Nothing but the lines below from the one that contains "FIGURE4 Tornado diagram" through the one that contains "FIGURE 4 | The" should be retyped, exactly and including both ends. Do not include pictures.

Entries provided Block Start

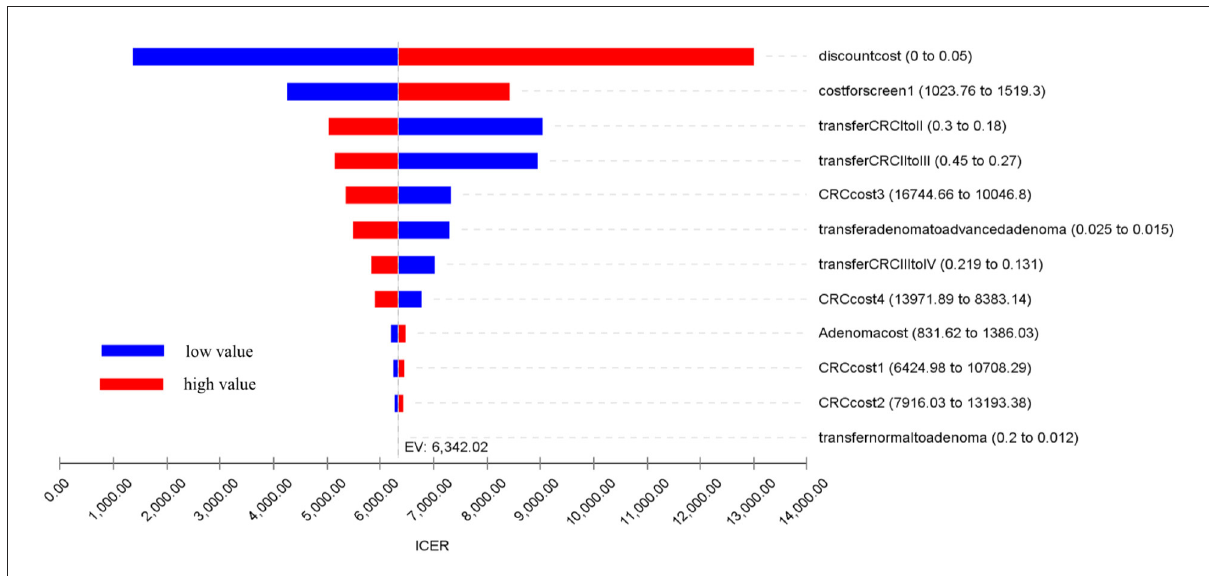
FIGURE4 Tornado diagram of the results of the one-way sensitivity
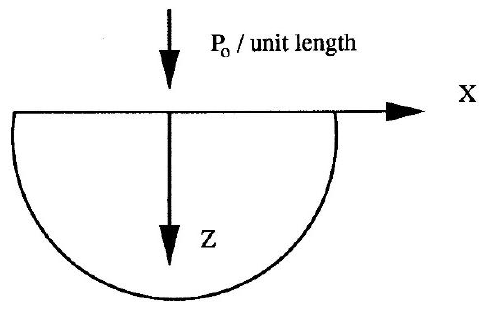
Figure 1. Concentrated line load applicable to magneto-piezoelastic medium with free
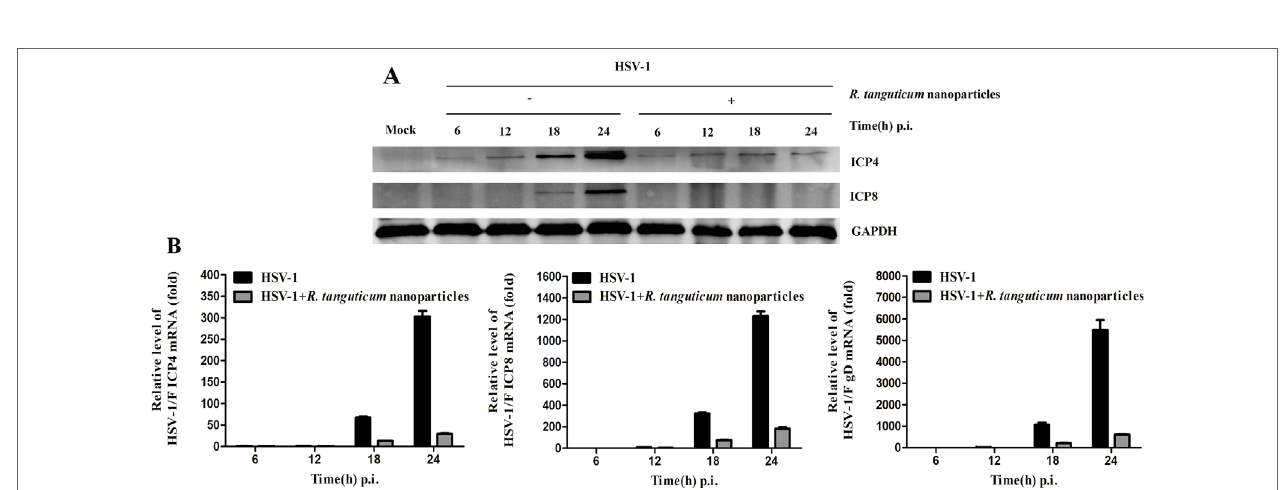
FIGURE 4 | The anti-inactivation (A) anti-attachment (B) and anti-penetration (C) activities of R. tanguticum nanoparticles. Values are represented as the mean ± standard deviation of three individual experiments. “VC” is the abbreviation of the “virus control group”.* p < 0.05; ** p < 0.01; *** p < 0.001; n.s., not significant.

Entries provided Block End
Entries provided Block Start

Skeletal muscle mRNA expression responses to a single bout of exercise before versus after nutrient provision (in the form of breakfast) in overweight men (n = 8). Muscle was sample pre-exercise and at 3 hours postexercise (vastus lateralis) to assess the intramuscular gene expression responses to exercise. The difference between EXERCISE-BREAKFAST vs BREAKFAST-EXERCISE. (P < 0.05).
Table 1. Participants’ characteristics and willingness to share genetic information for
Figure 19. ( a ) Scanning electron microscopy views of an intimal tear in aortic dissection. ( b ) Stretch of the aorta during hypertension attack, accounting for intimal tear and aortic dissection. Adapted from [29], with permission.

Entries provided Block End

* **Output**:
FIGURE4 Tornado diagram of the results of the one-way sensitivity
Figure 1. Concentrated line load applicable to magneto-piezoelastic medium with free
FIGURE 4 | The anti-inactivation (A) anti-attachment (B) and anti-penetration (C) activities of R. tanguticum nanoparticles. Values are represented as the mean ± standard deviation of three individual experiments. “VC” is the abbreviation of the “virus control group”.* p < 0.05; ** p < 0.01; *** p < 0.001; n.s., not significant.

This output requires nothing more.